A hacker breached part of the federal Obamacare website HealthCare.gov in July, The Wall Street Journal reported Thursday.
It’s the first successful hack of HealthCare.gov, according to officials, but federal investigators don’t believe any of consumers’ personal data was stolen.
The hacker broke into a server used to test code for HealthCare.gov and uploaded malicious software. In this type of attack, a denial of service attack, malware is uploaded into the HealthCare.gov server so that it can be used in future cyberattacks against other websites.

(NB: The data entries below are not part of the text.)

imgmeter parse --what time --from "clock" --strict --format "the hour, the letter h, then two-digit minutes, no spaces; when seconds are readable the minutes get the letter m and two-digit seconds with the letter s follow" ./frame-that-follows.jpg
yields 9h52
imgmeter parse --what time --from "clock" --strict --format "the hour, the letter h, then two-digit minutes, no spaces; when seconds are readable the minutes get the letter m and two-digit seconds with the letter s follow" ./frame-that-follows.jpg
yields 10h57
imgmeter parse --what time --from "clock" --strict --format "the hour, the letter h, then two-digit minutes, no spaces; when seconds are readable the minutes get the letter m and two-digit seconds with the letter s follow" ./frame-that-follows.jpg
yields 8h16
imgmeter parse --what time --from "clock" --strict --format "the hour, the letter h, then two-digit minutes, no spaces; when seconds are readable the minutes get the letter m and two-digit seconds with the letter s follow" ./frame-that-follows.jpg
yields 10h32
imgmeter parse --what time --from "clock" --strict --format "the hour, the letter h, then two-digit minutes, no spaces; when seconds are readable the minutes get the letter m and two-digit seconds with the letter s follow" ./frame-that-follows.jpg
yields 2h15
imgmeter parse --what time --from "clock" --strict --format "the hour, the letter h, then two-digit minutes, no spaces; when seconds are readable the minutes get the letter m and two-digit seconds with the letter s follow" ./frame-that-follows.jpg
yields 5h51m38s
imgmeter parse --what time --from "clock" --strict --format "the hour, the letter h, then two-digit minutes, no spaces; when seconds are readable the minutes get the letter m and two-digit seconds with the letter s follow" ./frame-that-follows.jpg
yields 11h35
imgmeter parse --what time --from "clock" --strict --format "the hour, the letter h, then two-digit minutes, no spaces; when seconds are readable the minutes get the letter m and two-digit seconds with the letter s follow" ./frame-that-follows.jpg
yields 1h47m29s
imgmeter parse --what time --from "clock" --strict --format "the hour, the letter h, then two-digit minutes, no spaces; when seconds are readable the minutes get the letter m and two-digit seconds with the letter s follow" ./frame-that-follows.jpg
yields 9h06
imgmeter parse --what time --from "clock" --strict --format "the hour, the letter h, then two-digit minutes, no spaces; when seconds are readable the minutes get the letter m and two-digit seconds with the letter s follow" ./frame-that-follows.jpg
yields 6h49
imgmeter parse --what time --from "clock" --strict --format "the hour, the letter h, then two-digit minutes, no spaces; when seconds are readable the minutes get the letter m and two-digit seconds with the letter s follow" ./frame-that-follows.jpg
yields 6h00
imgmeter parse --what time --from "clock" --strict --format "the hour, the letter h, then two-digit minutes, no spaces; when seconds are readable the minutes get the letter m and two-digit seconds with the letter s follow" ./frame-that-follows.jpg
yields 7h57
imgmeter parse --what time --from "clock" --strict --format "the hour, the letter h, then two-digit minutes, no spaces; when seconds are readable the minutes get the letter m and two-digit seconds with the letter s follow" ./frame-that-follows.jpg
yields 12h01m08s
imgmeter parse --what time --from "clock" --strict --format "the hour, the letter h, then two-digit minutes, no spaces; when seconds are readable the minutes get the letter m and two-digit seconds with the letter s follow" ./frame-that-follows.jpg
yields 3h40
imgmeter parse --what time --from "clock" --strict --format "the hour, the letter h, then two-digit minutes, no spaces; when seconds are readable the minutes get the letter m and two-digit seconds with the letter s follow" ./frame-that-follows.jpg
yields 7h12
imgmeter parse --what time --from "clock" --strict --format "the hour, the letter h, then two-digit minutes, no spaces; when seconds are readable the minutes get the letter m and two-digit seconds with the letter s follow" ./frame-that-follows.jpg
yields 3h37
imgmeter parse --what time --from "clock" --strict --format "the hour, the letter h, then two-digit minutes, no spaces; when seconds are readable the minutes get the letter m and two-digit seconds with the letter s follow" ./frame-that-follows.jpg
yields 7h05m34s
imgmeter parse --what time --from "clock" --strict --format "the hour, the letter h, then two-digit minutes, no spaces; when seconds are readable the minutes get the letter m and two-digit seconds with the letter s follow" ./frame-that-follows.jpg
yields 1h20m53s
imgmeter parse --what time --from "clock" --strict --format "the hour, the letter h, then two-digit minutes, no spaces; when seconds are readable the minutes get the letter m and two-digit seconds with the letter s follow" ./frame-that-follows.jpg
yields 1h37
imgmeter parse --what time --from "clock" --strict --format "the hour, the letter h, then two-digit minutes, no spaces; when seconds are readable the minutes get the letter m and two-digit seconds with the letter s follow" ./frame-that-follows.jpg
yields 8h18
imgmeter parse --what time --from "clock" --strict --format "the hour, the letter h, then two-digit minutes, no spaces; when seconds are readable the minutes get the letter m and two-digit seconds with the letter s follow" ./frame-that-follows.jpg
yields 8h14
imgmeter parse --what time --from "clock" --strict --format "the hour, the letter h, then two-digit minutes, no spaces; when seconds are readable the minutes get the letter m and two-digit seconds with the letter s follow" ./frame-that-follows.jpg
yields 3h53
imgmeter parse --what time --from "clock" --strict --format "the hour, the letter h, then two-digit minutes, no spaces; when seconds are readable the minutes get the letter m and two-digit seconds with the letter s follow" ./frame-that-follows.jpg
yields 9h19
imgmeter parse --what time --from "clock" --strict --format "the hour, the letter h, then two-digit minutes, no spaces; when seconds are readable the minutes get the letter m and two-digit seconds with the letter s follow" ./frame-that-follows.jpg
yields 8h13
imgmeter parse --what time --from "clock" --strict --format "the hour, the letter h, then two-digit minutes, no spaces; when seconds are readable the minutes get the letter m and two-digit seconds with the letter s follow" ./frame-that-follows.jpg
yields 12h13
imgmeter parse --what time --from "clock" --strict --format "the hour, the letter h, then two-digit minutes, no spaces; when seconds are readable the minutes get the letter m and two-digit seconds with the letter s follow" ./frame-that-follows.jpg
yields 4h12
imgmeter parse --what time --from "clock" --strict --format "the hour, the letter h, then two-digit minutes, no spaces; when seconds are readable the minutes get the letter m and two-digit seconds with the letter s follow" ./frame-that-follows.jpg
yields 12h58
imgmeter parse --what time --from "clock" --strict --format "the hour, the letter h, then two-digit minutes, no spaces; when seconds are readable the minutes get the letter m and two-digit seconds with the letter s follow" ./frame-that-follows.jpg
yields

The malware used lets hackers direct a rush of traffic at another website to make it go offline.
“Our review indicates that the server did not contain consumer personal information; data was not transmitted outside the agency, and the website was not specifically targeted,” the Department of Health and Human Services said in a statement. “We have taken measures to further strengthen security.”
HHS officials have brief the White House and congressional staff and the Department of Homeland Security, the Federal Bureau of Investigation and the National Security Agency have all taken part in the ongoing investigation.
“There is no indication that any data was compromised at this time,” DHS spokesman S.Y. Lee said in a statement. “DHS will continue to monitor the situation and help develop and implement precautionary mitigation strategies as necessary.”
The FBI traced the hack to several Internet addresses, including some that were overseas, but doesn’t believe the attack was backed by a foreign state.
But The Wall Street Journal reports that the hacker gained accesss to HealthCare.gov’s servers much too easily. HHS officials told The WSJ that a basic security flaw left the Obamacare webiste open to attack. The server, which contained only test code, had low security settings because officials didn’t intend to connect it to the Internet; when the hacker accessed the server, it was protected by only an easy-to-crack default password.
“There was a door left open,” the official told WSJ.
Congress and cybersecurity experts have long worried about the cybersecurity of HealthCare.gov. The website collects and transfers a treasure trove of personal and identifying information about consumers who use the exchange, amassing data from many federal agencies. Social Security numbers, financial and income information, personally identifying information and even limited health status data are all collected by Healthcare.gov servers.